Allan Britten, DVM, laboratory director, Udder Health Systems in Idaho, observes another issue on the rise regarding mastitis. Because dairy farms have been so successful in treating gram-positive cases promptly, he suggests that some producers and veterinarians are saying there is no gram-positive risk, and there is no longer a contagious threat.

“They say, ‘Cows do just as well if we don’t treat at all,’” he says.

“But the reality is that an increased frequency of gram-positive mastitis cases can start to come back. If you take treatment all intramammary treatment away it tends to backfire in most herds eventually,” he says.

That said, Britten champions the selective treatment approach.

“Inherent in the decision on whether to treat is the need for some kind of culture system, either with the local veterinarian or an on-farm culture service,” Britten notes. “There are cases where you can’t measure any benefit. There isn’t much to do to help those animals, because there’s too much tissue damage,” he says.

As for Britten, he advocates use of intramammary antibiotics in many cases, choosing to proactively treat organisms caused by gram-positive cases.

He says that typically on dairy farms, mastitis cases fall into the 50-30-20 category, where roughly half of infections that you culture have no growth.

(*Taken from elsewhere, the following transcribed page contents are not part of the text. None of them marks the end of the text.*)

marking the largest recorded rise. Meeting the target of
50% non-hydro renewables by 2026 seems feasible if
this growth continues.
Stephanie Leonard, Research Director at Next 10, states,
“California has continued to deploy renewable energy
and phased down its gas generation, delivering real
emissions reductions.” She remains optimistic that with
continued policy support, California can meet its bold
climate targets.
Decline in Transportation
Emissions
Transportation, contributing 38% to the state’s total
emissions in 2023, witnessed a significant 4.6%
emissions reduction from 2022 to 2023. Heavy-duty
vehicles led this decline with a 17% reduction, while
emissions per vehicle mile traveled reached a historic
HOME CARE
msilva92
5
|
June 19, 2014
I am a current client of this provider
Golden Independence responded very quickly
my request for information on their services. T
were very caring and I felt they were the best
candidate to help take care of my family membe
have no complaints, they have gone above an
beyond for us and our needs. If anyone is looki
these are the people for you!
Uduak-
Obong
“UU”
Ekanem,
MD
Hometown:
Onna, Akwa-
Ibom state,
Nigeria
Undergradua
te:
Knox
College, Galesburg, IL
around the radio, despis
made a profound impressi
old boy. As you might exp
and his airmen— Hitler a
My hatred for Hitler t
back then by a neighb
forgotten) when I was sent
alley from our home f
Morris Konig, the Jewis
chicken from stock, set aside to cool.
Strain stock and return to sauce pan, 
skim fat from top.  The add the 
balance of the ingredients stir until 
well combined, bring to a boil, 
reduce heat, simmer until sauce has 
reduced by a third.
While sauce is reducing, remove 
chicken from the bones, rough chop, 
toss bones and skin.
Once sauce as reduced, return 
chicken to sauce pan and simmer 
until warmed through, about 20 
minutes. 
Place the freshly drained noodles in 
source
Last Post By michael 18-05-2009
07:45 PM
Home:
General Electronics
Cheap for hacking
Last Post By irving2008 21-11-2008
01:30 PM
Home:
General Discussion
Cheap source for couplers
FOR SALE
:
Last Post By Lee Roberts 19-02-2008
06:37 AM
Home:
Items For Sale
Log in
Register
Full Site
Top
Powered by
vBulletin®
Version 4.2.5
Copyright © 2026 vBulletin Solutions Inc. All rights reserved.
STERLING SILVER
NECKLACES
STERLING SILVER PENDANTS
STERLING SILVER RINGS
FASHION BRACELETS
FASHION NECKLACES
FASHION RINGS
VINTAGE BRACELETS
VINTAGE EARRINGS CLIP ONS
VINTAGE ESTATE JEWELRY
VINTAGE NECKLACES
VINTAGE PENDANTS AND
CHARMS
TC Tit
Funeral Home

“These 'no-growths' don't mean they don’t have mastitis – most probably do. But half are safely categorized as not good for treatment, as there are no live bacteria for the antibiotic to kill,” he says.

Then, typically 30 percent have gram-positive bacteria and 20 percent gram-negative, or vice versa.

Any dairy would easily benefit economically from setting up culture services to determine whether there are bacteria in the gland or not. Additionally, there should be veterinary oversight of the decision-making process, based on diagnostic culture on whether intramammary treatment is appropriate, he says.

“There is zero question that since the introduction of intramammary antibiotics, there has been dramatic reduction in overall infection since the 1950s – sometimes it’s still two steps forward, one step back but we are progressing,” he says. PD

Stephanie Skernivitz is a freelancer based in Cleveland, Ohio.